De grootte en vorm van de oude kolven uit Honduras tonen aan dat vroege boeren het maïsgewas hebben gemanipuleerd om het productiever te maken. Zij ontwikkelden unieke landrassen die goed waren aangepast aan de plaatselijke omstandigheden en verbouwden met succes voldoende maïs om hun gemeenschappen te onderhouden. In veel opzichten waren zij de vroege genetici. Maar in tegenstelling tot de moderne genetische modificatie, waarbij gestreefd wordt naar uniformiteit, waren zij in staat de enorme genetische diversiteit van maïs te behouden. In feite is er meer genetische diversiteit in gedomesticeerde maïs dan in wilde teosinte.
Cruciale diversiteit
We kunnen veel leren van de inheemse boeren die 4.000 jaar geleden al maïs verbouwden. Hun geschiedenis biedt voorbeelden van zowel milieuvriendelijke genetische modificatie als effectieve aanpassing aan klimaatschommelingen. Naarmate droogtes en stormen heviger en frequenter worden, zullen gewassen extremer weer moeten doorstaan dan nu het geval is.
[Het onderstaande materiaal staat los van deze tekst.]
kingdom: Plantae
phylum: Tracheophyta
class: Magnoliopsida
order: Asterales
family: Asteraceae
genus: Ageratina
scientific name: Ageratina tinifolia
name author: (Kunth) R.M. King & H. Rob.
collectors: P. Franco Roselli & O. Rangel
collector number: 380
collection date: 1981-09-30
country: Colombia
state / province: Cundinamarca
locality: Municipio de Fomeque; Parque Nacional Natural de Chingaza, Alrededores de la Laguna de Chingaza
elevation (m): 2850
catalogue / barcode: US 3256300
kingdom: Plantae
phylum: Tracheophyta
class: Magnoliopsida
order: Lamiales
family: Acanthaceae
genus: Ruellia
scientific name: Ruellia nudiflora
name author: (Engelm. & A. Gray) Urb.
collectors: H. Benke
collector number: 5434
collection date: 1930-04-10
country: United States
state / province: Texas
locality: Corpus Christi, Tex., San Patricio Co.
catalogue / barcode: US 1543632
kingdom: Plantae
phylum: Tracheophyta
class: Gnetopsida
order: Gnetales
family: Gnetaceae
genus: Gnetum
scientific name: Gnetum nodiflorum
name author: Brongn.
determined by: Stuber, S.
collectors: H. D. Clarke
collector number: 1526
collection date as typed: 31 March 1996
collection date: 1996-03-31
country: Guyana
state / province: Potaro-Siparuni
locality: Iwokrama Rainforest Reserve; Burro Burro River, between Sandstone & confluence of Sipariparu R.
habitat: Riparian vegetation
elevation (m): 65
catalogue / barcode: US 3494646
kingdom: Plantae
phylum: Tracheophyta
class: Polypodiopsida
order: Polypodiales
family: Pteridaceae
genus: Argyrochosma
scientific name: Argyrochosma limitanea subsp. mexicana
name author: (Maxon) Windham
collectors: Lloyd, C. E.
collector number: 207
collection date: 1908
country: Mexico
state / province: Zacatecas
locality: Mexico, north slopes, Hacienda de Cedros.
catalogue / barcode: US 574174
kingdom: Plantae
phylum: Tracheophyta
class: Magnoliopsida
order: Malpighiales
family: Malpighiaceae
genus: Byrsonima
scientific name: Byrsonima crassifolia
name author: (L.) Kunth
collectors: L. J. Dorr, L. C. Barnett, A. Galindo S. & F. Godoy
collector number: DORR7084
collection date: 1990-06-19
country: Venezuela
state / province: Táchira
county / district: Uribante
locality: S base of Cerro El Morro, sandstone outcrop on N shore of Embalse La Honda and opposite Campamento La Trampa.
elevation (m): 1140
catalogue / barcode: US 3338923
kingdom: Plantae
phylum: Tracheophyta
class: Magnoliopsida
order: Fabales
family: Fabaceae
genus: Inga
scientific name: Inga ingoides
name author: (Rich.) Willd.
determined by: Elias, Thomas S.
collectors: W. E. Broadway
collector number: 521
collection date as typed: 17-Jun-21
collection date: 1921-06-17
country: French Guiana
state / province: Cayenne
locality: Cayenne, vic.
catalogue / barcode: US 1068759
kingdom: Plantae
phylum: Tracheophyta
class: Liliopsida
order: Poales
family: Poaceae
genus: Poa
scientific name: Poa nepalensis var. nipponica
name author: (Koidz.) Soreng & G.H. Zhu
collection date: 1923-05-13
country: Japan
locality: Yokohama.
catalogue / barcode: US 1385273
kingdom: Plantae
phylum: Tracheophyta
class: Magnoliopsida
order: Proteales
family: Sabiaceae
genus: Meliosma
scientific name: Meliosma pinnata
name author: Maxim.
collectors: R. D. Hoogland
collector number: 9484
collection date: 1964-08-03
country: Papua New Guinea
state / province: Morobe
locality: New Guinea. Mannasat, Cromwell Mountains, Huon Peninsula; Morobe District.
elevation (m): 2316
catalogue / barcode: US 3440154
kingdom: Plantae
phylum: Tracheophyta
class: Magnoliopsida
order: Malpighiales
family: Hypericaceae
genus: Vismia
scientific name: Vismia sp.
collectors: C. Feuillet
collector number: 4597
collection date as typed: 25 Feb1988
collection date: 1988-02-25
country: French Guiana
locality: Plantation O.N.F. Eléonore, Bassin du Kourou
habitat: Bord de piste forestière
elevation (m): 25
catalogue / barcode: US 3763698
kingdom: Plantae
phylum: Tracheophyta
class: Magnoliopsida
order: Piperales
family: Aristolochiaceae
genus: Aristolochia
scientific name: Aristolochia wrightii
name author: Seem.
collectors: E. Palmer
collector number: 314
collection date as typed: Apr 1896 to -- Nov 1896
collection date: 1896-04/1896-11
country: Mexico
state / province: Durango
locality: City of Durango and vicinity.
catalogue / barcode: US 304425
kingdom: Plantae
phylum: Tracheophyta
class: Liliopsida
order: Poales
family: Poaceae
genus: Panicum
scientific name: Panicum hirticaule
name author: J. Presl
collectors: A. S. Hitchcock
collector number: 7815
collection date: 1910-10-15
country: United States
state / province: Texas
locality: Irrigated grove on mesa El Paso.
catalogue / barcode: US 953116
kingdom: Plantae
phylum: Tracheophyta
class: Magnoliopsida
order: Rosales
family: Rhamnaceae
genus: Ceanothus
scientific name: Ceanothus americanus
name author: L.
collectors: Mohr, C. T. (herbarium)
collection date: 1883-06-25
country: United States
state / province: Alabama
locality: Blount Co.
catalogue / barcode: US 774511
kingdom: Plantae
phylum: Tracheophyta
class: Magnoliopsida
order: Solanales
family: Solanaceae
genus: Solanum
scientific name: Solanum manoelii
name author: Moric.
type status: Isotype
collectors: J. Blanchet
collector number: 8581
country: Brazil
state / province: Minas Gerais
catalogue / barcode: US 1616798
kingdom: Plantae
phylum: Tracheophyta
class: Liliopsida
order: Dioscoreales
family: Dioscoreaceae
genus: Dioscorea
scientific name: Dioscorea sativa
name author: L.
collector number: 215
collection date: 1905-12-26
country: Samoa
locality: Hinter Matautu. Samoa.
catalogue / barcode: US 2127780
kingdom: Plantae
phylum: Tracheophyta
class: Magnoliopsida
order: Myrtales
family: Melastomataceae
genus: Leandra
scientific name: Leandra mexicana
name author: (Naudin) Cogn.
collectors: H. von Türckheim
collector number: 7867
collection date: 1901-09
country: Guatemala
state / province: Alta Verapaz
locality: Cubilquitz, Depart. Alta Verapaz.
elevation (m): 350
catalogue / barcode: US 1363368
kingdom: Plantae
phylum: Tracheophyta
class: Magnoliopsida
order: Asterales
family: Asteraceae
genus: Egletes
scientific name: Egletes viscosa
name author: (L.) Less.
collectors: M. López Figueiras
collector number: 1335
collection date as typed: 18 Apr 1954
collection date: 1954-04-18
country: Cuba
Oerdere boeren van Mexico tot Honduras (en daarbuiten) gingen met vergelijkbare milieuverschillen om door hun eigen, lokaal aangepaste landrassen te ontwikkelen. In koude of droge streken groeien lokale landrassen beter dan commercieel verkrijgbare soorten. Bovendien betekent de genetische diversiteit die in landrassen bewaard is gebleven dat moderne boeren nog steeds kunnen kiezen uit een brede bibliotheek van eigenschappen. Het wegvagen van deze waardevolle diversiteit door over te schakelen op hybride gewassen die niet open bestuivend zijn, zal de maïsgewassen veel kwetsbaarder maken voor ongunstige gebeurtenissen.
Naast de genetische motivatie om landrassen van maïs te behouden, zou er ook een culinaire drijfveer kunnen zijn om de rassen in stand te houden. Helaas zijn de massaal geproduceerde tortilla’s die de meeste mensen in de VS en Mexico eten, heel wat anders dan zelfgemaakte, kleine tortilla’s die alleen maïs, gebluste kalk (om de korrels af te breken en ze voedzamer te maken) en water bevatten. Mensen beweren dat gespecialiseerde landrassen eigenlijk een betere smaak hebben dan typische maïsvariëteiten (ik ben het toevallig met hen eens).
Het creëren van een markt voor traditionele landrassen van maïs creëert een grotere commerciële stimulans om ze te verbouwen en kan de weg vooruit zijn voor het behoud van de veerkracht van dit belangrijke en heerlijke gewas. En dat zou op de lange termijn beter zijn voor iedereen, wanneer een steeds onvoorspelbaarder klimaat voldoende opties voor onze voedselbronnen zal vereisen om te blijven floreren. Trouw blijven aan de tradities van het verleden zou wel eens de sleutel kunnen zijn tot overleven in de toekomst.